_Task details:_
Could you reproduce, word for word, the stretch of the records below from their very start through the line containing "any name, right?", including both ends?
====== The input ======
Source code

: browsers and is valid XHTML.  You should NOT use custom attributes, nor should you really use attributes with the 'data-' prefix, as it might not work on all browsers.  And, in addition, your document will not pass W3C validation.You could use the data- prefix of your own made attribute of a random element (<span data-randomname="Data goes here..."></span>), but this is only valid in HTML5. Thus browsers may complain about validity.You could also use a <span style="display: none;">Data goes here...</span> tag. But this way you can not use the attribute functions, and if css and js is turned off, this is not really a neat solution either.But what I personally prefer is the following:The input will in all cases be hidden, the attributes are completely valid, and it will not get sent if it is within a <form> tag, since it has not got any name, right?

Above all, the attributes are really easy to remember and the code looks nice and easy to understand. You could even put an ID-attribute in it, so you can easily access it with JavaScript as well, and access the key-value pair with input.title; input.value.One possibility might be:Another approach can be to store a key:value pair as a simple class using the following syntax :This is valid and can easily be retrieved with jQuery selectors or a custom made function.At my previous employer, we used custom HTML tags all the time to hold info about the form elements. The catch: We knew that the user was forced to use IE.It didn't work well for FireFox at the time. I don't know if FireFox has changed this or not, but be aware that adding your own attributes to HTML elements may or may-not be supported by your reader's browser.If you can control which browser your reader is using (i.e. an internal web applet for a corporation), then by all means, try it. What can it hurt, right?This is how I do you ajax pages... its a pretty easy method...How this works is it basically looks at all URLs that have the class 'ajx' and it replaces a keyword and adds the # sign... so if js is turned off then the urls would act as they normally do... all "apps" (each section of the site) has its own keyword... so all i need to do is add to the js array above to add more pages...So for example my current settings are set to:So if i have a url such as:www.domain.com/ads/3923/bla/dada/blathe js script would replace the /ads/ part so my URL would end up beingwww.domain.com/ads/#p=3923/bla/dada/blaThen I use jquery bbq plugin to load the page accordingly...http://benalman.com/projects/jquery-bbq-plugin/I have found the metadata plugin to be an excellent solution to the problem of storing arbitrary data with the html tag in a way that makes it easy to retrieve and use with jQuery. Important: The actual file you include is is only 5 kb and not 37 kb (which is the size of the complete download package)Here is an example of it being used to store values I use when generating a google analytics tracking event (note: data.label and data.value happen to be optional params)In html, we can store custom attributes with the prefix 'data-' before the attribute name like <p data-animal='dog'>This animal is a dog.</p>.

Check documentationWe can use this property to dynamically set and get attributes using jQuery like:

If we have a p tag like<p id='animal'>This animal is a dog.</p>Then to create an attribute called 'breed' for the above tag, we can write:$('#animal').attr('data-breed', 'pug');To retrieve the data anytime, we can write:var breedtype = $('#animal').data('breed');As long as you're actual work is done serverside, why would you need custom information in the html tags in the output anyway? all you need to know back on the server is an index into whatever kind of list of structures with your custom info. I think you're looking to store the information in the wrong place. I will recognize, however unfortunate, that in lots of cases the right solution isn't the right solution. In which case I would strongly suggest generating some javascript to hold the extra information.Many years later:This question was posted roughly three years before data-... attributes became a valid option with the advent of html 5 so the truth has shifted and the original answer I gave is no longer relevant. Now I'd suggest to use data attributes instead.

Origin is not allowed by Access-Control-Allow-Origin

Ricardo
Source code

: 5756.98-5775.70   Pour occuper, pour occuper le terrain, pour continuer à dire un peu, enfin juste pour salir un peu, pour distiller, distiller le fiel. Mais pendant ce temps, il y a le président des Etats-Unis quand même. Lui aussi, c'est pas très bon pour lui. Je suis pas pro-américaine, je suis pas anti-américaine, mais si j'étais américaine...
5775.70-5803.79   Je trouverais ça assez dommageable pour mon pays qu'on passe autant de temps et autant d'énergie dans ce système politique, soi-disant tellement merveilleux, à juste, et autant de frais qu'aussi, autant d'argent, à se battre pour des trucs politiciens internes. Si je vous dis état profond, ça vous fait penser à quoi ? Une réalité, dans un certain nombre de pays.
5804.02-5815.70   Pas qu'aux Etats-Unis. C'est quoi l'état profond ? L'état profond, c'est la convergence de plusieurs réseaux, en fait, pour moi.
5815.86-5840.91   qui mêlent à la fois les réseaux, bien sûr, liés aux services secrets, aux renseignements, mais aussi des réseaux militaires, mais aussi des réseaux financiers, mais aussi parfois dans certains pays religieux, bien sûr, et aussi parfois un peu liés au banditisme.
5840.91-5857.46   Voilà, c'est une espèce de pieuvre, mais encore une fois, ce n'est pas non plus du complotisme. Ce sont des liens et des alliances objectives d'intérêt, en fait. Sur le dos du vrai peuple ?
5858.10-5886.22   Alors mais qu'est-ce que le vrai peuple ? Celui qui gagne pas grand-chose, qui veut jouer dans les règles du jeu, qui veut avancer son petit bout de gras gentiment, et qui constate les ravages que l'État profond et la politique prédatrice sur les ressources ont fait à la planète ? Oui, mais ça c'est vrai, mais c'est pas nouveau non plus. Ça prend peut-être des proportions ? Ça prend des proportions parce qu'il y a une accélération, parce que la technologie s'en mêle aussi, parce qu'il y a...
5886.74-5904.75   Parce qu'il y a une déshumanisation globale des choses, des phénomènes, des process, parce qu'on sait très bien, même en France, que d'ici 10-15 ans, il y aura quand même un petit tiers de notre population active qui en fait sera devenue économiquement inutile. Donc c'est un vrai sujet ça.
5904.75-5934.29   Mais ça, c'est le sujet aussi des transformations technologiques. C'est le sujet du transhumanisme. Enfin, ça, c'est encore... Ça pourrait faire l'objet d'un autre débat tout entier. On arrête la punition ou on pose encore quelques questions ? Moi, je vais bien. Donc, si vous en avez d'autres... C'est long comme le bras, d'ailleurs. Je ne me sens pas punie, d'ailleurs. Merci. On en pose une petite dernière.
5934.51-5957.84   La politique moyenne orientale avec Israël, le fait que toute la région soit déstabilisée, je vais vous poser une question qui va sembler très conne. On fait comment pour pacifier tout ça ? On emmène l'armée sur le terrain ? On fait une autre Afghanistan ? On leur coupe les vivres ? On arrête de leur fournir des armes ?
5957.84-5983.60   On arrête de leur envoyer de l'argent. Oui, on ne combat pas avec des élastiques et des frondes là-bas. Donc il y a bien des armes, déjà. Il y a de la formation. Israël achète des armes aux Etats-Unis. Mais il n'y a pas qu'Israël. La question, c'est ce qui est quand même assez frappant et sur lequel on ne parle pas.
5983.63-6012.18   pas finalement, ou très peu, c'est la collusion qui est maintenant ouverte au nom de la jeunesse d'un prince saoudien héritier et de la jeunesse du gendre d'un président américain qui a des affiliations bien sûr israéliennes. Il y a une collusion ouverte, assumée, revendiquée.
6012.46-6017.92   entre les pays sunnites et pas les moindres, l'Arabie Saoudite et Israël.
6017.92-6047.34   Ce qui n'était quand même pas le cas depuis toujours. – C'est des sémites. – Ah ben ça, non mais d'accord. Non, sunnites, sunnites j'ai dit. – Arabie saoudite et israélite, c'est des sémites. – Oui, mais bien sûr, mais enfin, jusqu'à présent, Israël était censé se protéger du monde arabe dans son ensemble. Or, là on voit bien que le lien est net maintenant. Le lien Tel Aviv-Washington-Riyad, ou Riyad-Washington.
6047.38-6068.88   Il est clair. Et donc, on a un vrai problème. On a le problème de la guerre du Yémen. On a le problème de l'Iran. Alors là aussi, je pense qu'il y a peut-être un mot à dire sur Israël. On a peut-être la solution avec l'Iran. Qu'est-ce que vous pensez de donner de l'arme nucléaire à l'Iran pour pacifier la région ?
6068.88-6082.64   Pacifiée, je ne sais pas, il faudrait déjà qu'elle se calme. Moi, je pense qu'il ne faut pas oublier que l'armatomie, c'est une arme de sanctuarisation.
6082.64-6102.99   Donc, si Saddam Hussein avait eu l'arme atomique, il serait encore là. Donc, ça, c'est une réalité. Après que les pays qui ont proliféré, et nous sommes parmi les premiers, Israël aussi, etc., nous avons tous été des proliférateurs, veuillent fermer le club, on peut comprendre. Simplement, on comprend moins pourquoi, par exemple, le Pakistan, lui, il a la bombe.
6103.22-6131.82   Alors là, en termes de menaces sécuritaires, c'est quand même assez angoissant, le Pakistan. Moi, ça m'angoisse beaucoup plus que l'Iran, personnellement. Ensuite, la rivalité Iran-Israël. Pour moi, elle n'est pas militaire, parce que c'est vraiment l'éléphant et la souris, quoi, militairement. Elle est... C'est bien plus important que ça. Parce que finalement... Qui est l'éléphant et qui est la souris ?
======
_Answer section:_
Source code

: browsers and is valid XHTML.  You should NOT use custom attributes, nor should you really use attributes with the 'data-' prefix, as it might not work on all browsers.  And, in addition, your document will not pass W3C validation.You could use the data- prefix of your own made attribute of a random element (<span data-randomname="Data goes here..."></span>), but this is only valid in HTML5. Thus browsers may complain about validity.You could also use a <span style="display: none;">Data goes here...</span> tag. But this way you can not use the attribute functions, and if css and js is turned off, this is not really a neat solution either.But what I personally prefer is the following:The input will in all cases be hidden, the attributes are completely valid, and it will not get sent if it is within a <form> tag, since it has not got any name, right?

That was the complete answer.